Più volte i militari dell'Arma, comandati dal luogotenente Antonio Mancini e comandati dal capitano Margherita Anzini della Compagnia di Terracina, erano già intervenuti a seguito di litigi vari. Tante richieste d'intervento per placare gli animi, con l'uomo che – secondo quanto ricostruito dagli investigatori – in più di qualche occasione avrebbe usato violenza psicologica nei confronti della consorte. Sarebbero volate pure parole di troppo, anche in presenza del figlio, minorenne, dei due.

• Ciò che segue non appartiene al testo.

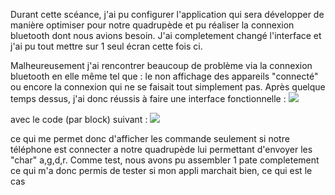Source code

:Durant cette scéance, j'ai pu configurer l'application qui sera développer de manière optimiser pour notre quadrupède et pu réaliser la connexion bluetooth dont nous avions besoin.
J'ai completement changé l'interface et j'ai pu tout mettre sur 1 seul écran cette fois ci.

Malheureusement j'ai rencontrer beaucoup de problème via la connexion bluetooth en elle même tel que : le non affichage des appareils "connecté" ou encore la connexion qui ne se faisait tout simplement pas.
Après quelque temps dessus, j'ai donc réussis à faire une interface fonctionnelle :
<img src="https://github.com/Lptj01/QUADRUPEDE/assets/153199410/eb22d731-8da6-4af7-a5e2-fee1a4b8052e"/>


avec le code (par block) suivant :
<img src="https://github.com/Lptj01/QUADRUPEDE/assets/153199410/4522cd76-95b0-4a22-9e70-47fdf14cff1a"/>

ce qui me permet donc d'afficher les commande seulement si notre téléphone est connecter a notre quadrupède lui permettant d'envoyer les "char" a,g,d,r. 
Comme test, nous avons pu assembler 1 pate completement ce qui m'a donc permis de tester si mon appli marchait bien, ce qui est le cas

Negli ultimi tempi le chiamate ai carabinieri si sono moltiplicate e si sono fatte sempre più frequenti. Ma da parte della donna non sono mai state sporte vere e proprie denunce nei confronti del coniuge. Alla fine, per cercare di prevenire un peggioramento della situazione e per cercare di scongiurare che la stessa potesse degenerare, Procura e carabinieri hanno deciso di intervenire. A seguito delle informative redatte dai militari dell'Arma, il sostituto procuratore Giuseppe Bontempo ha chiesto al giudice per le indagini preliminari l'emissione di un provvedimento di divieto di avvicinamento. Il fascicolo è stato esaminato in modo rapido e in 24 ore circa il gip Mara Mattioli ha firmato il provvedimento che è stato eseguito dai militari dell'Arma. All'uomo, come prevede la procedura, è imposto di non avvicinarsi ai luoghi frequentati dalla parte offesa e di mantenere una determinata distanza dagli stessi. Una misura, insomma, volta ad allargare lo spazio di protezione della vittima.